Услыхав эти слова, я вдруг так ясно представил себе своего больного друга в образе старого, подбитого скворца.
Зима, метель, мороз. Все скворцы давно уже улетели на юг. А он лететь не может. Он слабый, больной… Вот и остался здесь один, себе на погибель.
Михалыч и мама много раз предлагали Петру Ивановичу перевезти его в больницу.
— Там чисто, тепло, светло. Там ухаживать за вами будут. Полечат как следует, — говорила мама. — А дома какое лечение? И ухода настоящего за вами нет.
Но Пётр Иванович в ответ на все эти уговоры печально улыбался.
— Какое уж моё лечение?! — устало говорил он. — Мне, видать, ничего не поможет. Нет, — добавлял он, — где всю жизнь прожил, там и умереть хочу. Всё живое в своём логове, в своём гнезде умереть стремится. Вот и я тоже.
— Да что вы всё о смерти думаете, — перебивала его мама. — Выздоровеете, обязательно выздоровеете. Только в больнице вас скорее, чем дома, вылечат.
Все эти утешения Пётр Иванович плохо слушал. Он обычно лежал, глядя в потолок, и думал о чём-то своём, страшном и неизбежном.
— Вот только вам большое я беспокойство доставляю, — часто говорил он. Вы уж извините меня. Если бы смог, заслужил бы, в долгу не остался, да вот сами видите… — И он виновато, растерянно улыбался.
— Перестаньте глупости говорить! — сурово прерывала его мама. — Какое же нам от вас беспокойство? Забежать на часок — печку истопить, покормить вас. Да это просто прогулки ради. Я до вас по улице пройдусь, свежим воздухом подышу… И тётка Дарья тоже очень довольна. Говорит: «На час-другой из кухни вырвусь, по городу пройдусь, на людей погляжу…»
Но Пётр Иванович не слушал того, что ему говорила мама.
— Всех беспокою, всем хлопот наделал, — сам с собой тихо говорил он. Извините меня. Что поделать? Я и сам не рад.
Я вместе с мамой часто приходил навестить своего друга.

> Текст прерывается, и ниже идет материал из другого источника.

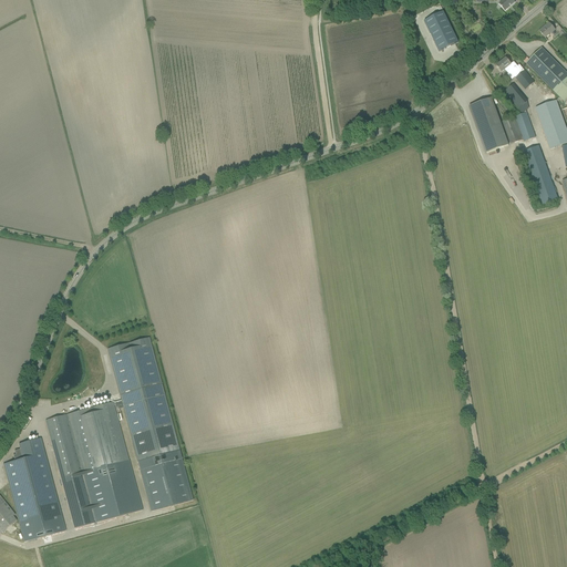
[(503,0),(500,2),(498,4),(505,12),(515,3),(512,0),(503,0)]
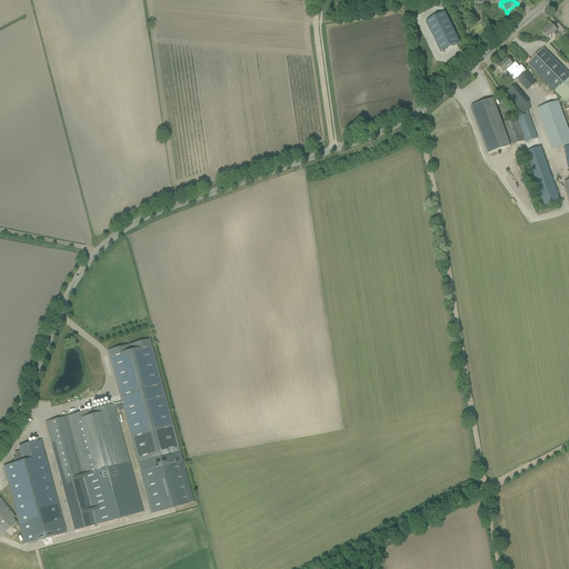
[(445,12),(426,21),(440,52),(460,43),(445,12)]
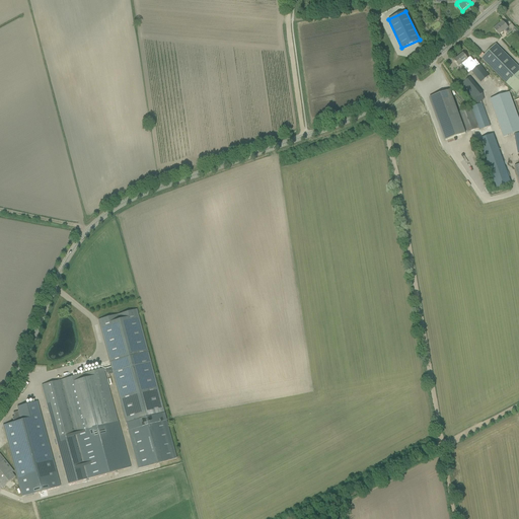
[(494,29),(499,35),(504,30),(508,35),(512,31),(518,39),(518,36),(518,31),(516,28),(515,28),(511,24),(507,27),(502,21),(494,29)]
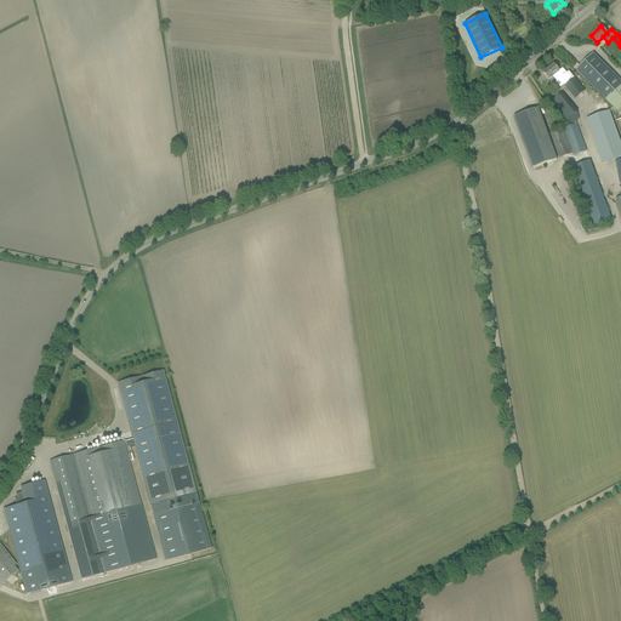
[(619,113),(620,109),(620,80),(593,53),(576,70),(619,113)]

Увидя меня, он всегда улыбался, но совсем не так, как прежде, совсем не весело, а, наоборот, как-то виновато, смущённо, будто извиняясь за свою слабость, за свою болезнь.
Я садился около его постели и не знал, о чём говорить. Говорить о том, что наступит весна и мы пойдём за перепелами, я не мог. Ведь теперь уж и я не верил в то, что Пётр Иванович поправится.